My Vagina Monologue

| 16 Feb 2015 | 05:33

    I am avoiding The Vagina Monologues. It is not because I think it is indecent, or because Rudy Giuliani thinks so. It is just that I know I could not sit still through it. At some point I would start to squirm, want to shoot my hand up and yell out like a hyperactive six-year-old, "Hey I've got one! My turn! Let me tell one!"

    Ticketholders can relax. A fear of being wrestled to the ground by a tentative volunteer usher keeps me a safe distance from the theater. Rest assured that I am securely ensconced at home, minding my own business, quietly chuckling to myself as I recall my own vagina monologue.

    It began around a wobbly table in a Panda Express. Some college friends and I had gathered to eat cheap Chinese food with plastic forks. Our bright recent-graduate status had eclipsed, and we were bemoaning the darkness of our dues-paying days. We had the bad timing to graduate from Northwestern University in 1987?the year the stock market crashed. While we thought our degrees in history, film and rhetoric made us interesting and "well-rounded," employers were not impressed. Meanwhile, computer science and engineering majors?who taunted us at graduation by waiving "Geeks Make the Big Buck$" signs and chanting "We've Got Job$!"?were indeed buying food and paying rent.

    My friend Christopher, an assistant to a local casting agent, was particularly frustrated at his job. He was having difficulty reconciling his delicate sensibilities and driving ambitions. His dream was to cast great dramas of the London stage, but his reality was placing "talent" in leaden industrial films for corporations like Amoco and United Airlines. Christopher's dramaturgic instincts were challenged by his latest assignment: a training video for the American Society of Clinical Pathologists entitled "Pap Smear: Collection, Handling and Quality Assurance." He could not find one actress in Chicago willing to risk her career for the money?or the wide exposure.

    After initially laughing at Christopher's predicament, I became more thoughtful.
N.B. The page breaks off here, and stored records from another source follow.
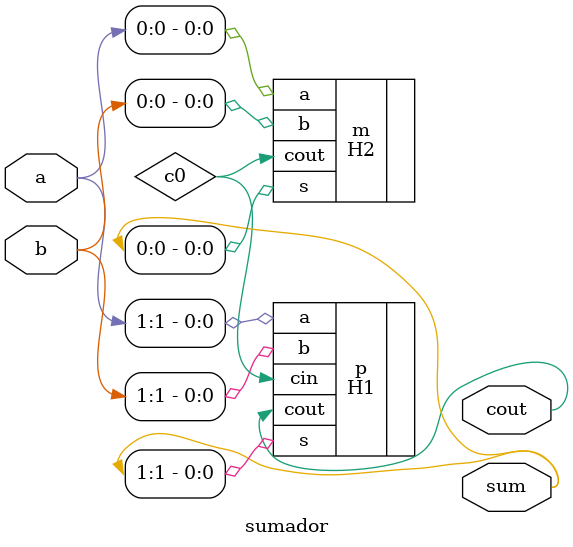
<source format=v>
`timescale 1ns / 1ps

module sumador (a, b, sum, cout);

  input [1: 0]  a , b;
  output [1: 0]  sum;
  output cout;
  wire c0;

  H2 m(.a(a[0]), .b(b[0]), .s(sum[0]), .cout(c0));

  H1 p(.a(a[1]), .b(b[1]), .cin(c0), .s(sum[1]), .cout(cout));

endmodule
</source>
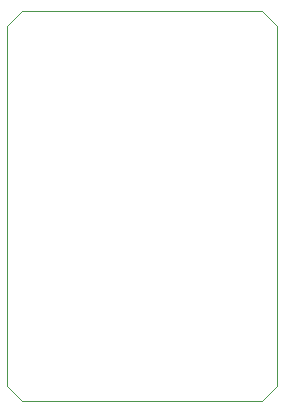
<source format=gm1>
%TF.GenerationSoftware,KiCad,Pcbnew,(5.1.6)-1*%
%TF.CreationDate,2020-11-18T13:32:08+05:30*%
%TF.ProjectId,ATTiny85 Development Board,41545469-6e79-4383-9520-446576656c6f,rev?*%
%TF.SameCoordinates,Original*%
%TF.FileFunction,Profile,NP*%
%FSLAX46Y46*%
G04 Gerber Fmt 4.6, Leading zero omitted, Abs format (unit mm)*
G04 Created by KiCad (PCBNEW (5.1.6)-1) date 2020-11-18 13:32:08*
%MOMM*%
%LPD*%
G01*
G04 APERTURE LIST*
%TA.AperFunction,Profile*%
%ADD10C,0.100000*%
%TD*%
G04 APERTURE END LIST*
D10*
X147320000Y-100330000D02*
X148590000Y-101600000D01*
X127000000Y-100330000D02*
X147320000Y-100330000D01*
X125730000Y-101600000D02*
X127000000Y-100330000D01*
X125730000Y-132080000D02*
X125730000Y-101600000D01*
X127000000Y-133350000D02*
X125730000Y-132080000D01*
X147320000Y-133350000D02*
X127000000Y-133350000D01*
X148590000Y-132080000D02*
X147320000Y-133350000D01*
X148590000Y-101600000D02*
X148590000Y-132080000D01*
M02*

</source>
It saddened me to know that no one was willing to take on the role of "Pap Smear." What misguided modesty, I thought. "Pap Smear," after all, seemed less demeaning than the insipid dialogue and formulaic titillation actresses routinely accepted for "legitimate" work. I considered how I depended on my gynecologist's ability to collect and interpret my own Papanicolaou smears. I began to feel a little outraged. Women's health, indeed their lives, depended on "Pap Smear" getting produced! Surely someone had to step up to the speculum.

    Weeks later I found myself splayed out on an examination table, wearing a scanty hospital gown and silently repeating an "It's all in the name of science" mantra. At the foot of the table, just inches away from my spread feet, was a cast of strangers pointing hot lights and running cameras at my privates. Meanwhile, the grandfatherly chief pathologist at Presbyterian-St. Luke's Hospital excavated my cervix, pausing periodically to explain, slowly, every move to the camera.

    The doctor's excruciatingly thorough explanations, the light that needed replacing, the repositioning of the microphone and the endless union breaks gave me the impression that time was moving backwards. Waiting out the interruptions was the worst part. When the camera paused, I had to stop being a pap smear professional and be a real person. That I couldn't do. Fraternizing with the crew?particularly with the cute sound guy?would have crushed my stoic resolve to just get the thing done. I opted instead to pass the breaks alone, shivering in a cold bathroom stall.

    When the "Pap Smear" shoot was over, I walked away from the set and never looked back. I had no desire to see the final product. I took my $500 and paid my delinquent college loans. My embarrassment faded as I accepted the fact that baring my privates for science made good sense. It also made people happy: Christopher, the clinical pathologists and my creditors, to name a few. Even I was happy?but only after I filed away the contract and ceased dwelling on those words "create, copyright, use, reuse, publish, and/or republish" as they related to "visual reproductions of me, my character or my form." Although I did it under a fictitious name and kept it a secret, I was proud that I had used my genitalia for a common good.

    More than a decade has now passed since then. Christopher is living his dream in London, casting important stage and film dramas and hobnobbing with Helena Bonham Carter. I live in New York City, home to Eve Ensler's Off-Broadway hit. The time and place seemed hot for writing my vagina monoscript.

    The only problem is my name, Discretion. When my mother plucked it from an ancestor's tombstone, she did not foresee the burden I would carry. All my life people have expected me to be discreet. Starring in "Pap Smear" was not so discreet. Telling people about it is definitely not. But 2001 is the beginning of a new millennium. Why, just the other day the Standard & Poor's index had the steepest decline since the 1987 crash. It's time to go for broke. It's time I reach my age of indiscretion.